Freud dice che alcune persone sono soggette ad avere paura del buio perché non possono vedere la persona che amano.

Ripensandoci a me l'oscurità non mi aveva mai intimorito, fin quando conobbi Camila. Ricordo che quando calava il manto nero sul palcoscenico, prima della nostra entrata, e tutto diveniva scuro, avevo un tuffo al cuore e mi giravo forsennatamente a cercare Camila, sperando di scorgerla. Poi la luce si accendeva d'improvviso, la sagoma della corvina si stagliava a pochi metri da me e il mio respiro si stabilizzava.

Quella notte, Camila stava dormendo sopra il mio petto. Non potevo vederla, ma sentivo il suo respiro e il peso del suo corpo premuto contro il mio. Tutti fattori che mi accertavano della sua presenza. La stringevo fra le braccia, arrivando a cingere interamente il suo corpo esile, come per impedire al sonno, che presto si sarebbe abbattuto su di me, di portarmela via. Come se Camila fosse frutto di uno scenario onirico, ed una volta schiuse le palpebre si sarebbe smaterializzata.

Era una paura irrazionale, ma tutti noi siamo più colmi di paure illogiche che veraci.

Eppure, la mia si realizzò.

Ero scivolata verso gli abissi, esausta dopo la notte trascorsa fra movimenti sensuali e baci passionali. Ero immersa in un sonno profondo, ma ad un tratto fu come se una parte di me, cosciente solo parzialmente, mi avvertisse che qualcosa non andava. Mi svegliai di soprassalto, provando a stringere più forte Camila per scacciare via l'affanno, ma tutto ciò che riuscii ad abbracciare fu l'aria.

«Camz..» La richiamai con un filo di voce, che venne sospinto dal vento verso le imposte aperte.

Buio.
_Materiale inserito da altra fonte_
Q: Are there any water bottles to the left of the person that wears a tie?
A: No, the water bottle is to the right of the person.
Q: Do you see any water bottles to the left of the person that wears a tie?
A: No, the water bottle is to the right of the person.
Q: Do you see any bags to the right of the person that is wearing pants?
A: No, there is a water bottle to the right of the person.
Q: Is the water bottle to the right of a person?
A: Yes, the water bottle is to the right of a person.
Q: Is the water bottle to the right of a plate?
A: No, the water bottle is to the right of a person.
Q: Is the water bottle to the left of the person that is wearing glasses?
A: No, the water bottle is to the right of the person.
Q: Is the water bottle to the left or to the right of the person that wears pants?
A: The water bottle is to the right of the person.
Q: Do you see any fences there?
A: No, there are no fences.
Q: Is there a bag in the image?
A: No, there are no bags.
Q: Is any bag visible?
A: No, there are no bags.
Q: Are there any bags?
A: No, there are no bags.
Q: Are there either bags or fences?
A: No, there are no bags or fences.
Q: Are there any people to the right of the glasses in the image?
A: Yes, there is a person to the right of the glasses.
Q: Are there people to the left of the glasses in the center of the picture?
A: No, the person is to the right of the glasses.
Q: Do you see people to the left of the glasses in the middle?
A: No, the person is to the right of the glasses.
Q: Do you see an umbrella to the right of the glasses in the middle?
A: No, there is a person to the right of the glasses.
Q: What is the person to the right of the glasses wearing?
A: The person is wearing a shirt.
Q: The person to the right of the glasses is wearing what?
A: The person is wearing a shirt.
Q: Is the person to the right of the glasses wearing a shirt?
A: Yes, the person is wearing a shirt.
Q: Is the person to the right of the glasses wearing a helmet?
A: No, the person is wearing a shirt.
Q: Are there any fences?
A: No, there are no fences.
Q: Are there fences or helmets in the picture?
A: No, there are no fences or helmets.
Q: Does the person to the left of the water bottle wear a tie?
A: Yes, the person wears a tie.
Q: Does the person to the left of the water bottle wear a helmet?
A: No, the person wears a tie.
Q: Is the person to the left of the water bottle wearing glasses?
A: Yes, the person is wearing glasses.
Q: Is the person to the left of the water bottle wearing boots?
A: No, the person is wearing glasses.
Era buio pesto.

Ero avviluppata fra le coperte, rinfrescata dal frullio dell'aria notturna. I miei occhi vagavano veloci attraverso quelle che dovevano essere la pareti, le mie mani si erano istintivamente strette alle lenzuola e se ci fosse stata un po' di luce sarei riuscita a vedere le mie nocche diventare bianche come il profilo della luna.

«Camz!» Dissi a voce più alta, aspettando una risposta che non arrivò.

Il sipario, era sceso il sipario e con il suo tessuto nero aveva immerso la stanza nel completo buio. Mi sentivo paralizzata al letto, come se le grinfie della notte mi privassero di ogni energia. Ero talmente terrorizzata che mi parve addirittura di sentire la risata del vento accarezzarmi il collo.

«Camz!» Ripetei, ma anche stavolta nessuna risposta.

Imponevo alle mie gambe di muoversi, di reagire, ma non mi davano ascolto. Le mani, uscite silenziosamente dal manto nero, mi immobilizzavano al letto, prendendo possesso di ogni mia facoltà mentale.

Avanti Lauren. Hai già sconfitto tante paure insulse. Muovi quelle gambe! Mi ripetevo mentalmente, avendo persino il timore di dar voce ai miei pensieri... La notte era in ascolto.

Per un secondo pensai che fosse un brutto sogno, che presto mi sarei svegliata: ansimante ma con Camila ancora stretta fra le mie braccia. Provai a chiudere gli occhi, gli strizzai talmente forte da sentire le mie guance contrarsi sino a dolermi.

Che stupida! Tu non hai mai avuto paura del buio. Mi maledissi da sola. Se avessi potuto mi sarei tirata uno schiaffo, magari sarebbe servito a farmi smuovere, ma le mie mani non volevano saperne di schiudersi.